政府は3日、首相官邸で経済財政諮問会議(議長・岸田文雄首相)を開いた。首相は夏にまとめる経済財政運営と改革の基本方針(骨太の方針)に「人への投資」の強化策を盛り込むと表明した。内閣府は1994年から2019年までの所得構造の変化を分析した。首相は「25年間で働き盛りの世帯の所得が100万円以上減少している」と指摘した。

内閣府は相対的に所得が低い若者の単身世帯や高齢者世帯が増えていると報告した。首相は「ライフステージに応じたきめ細かな人への投資に取り組む」と強調した。

諮問会議の民間議員は「人材育成、子育て支援、働き方改革を一体として進める必要がある」と訴えた。首相は野田聖子少子化相に女性の活躍推進や子育て世帯への支援策など包括的な対策をまとめるよう指示した。

諮問会議で民間議員は新型コロナウイルスの感染拡大を防ぐ政府の水際対策に関し「一日も早く国際的な水準に戻すことが重要だ」と緩和を急ぐよう提言した。

政府はコロナ対策の一環で1日の入国者総数を制限している。民間議員は空港での検査体制の拡充や3回目のワクチン接種を終えた人は検査や待機の免除を検討すべきだと訴えた。

民間議員は「国際的なビジネス往来の遅れや外国人労働力の不足などは、日本経済の将来にとって大きなダメージとなる恐れがある」と指摘した。

ウクライナ情勢の緊迫化を受けて原油をはじめ原材料価格の上昇が続いている。家計の購買力を高めるため「賃上げに向けた機運を官民協働で拡大すべきだ」と要請した。

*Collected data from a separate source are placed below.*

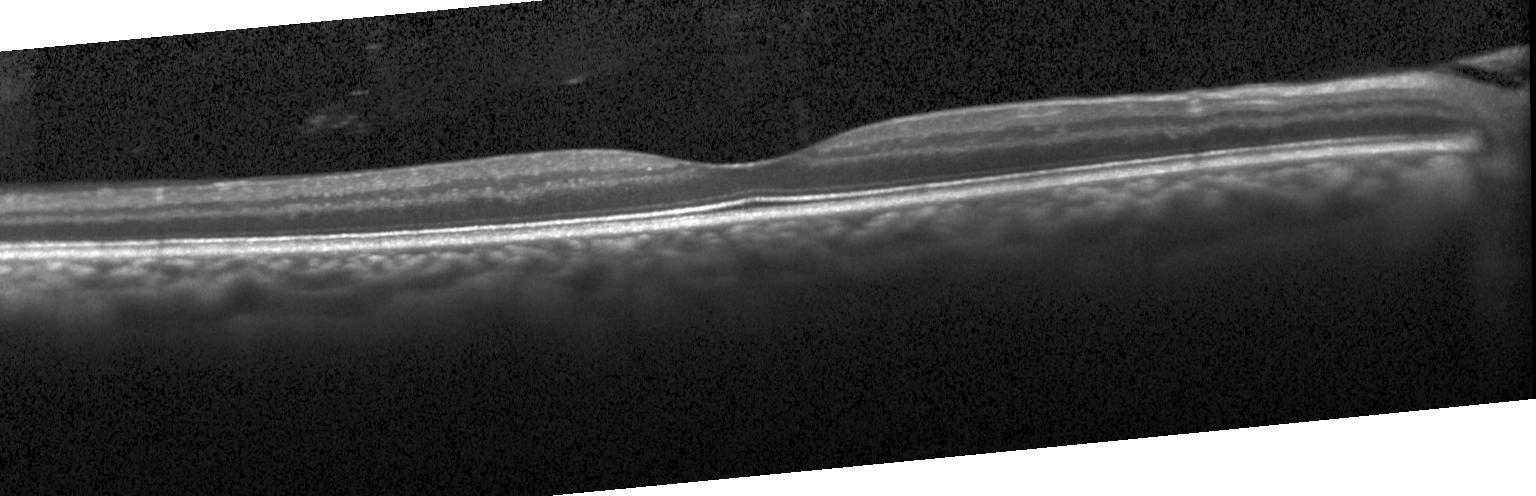
Retinal OCT B-scan.
OCT finding: no choroidal neovascularization, no diabetic macular edema, and no drusen.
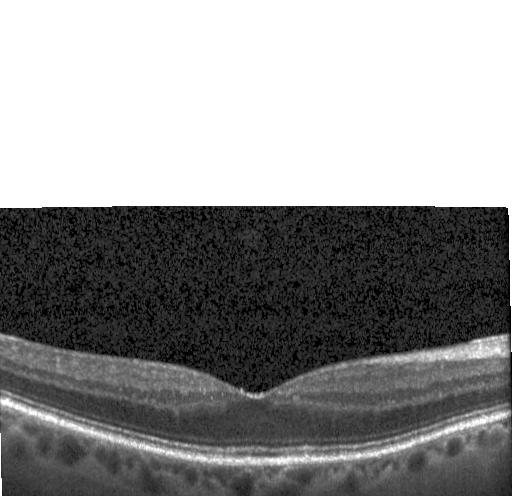 Dx: no evidence of CNV, DME, or drusen.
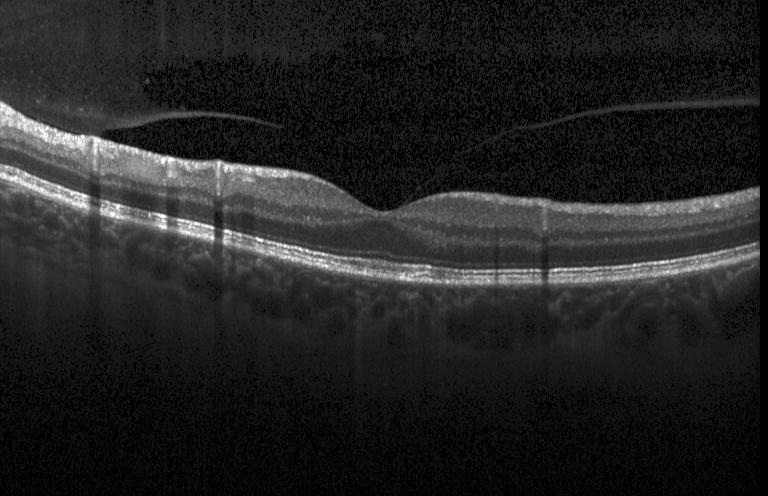

Retinal OCT cross-section. OCT finding: no evidence of CNV, DME, or drusen.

ガソリン価格の高騰対策と同時に「脱炭素社会の構築に向けた攻めの官民投資を大胆に加速すべきだ」と強調した。

首相は3日の諮問会議で、ウクライナ情勢を踏まえ「穀物、エネルギーなどの国際商品市況を含めて足元の経済動向を引き続き注視し、国民生活や日本経済への悪影響を最小限に抑える必要がある」と語った。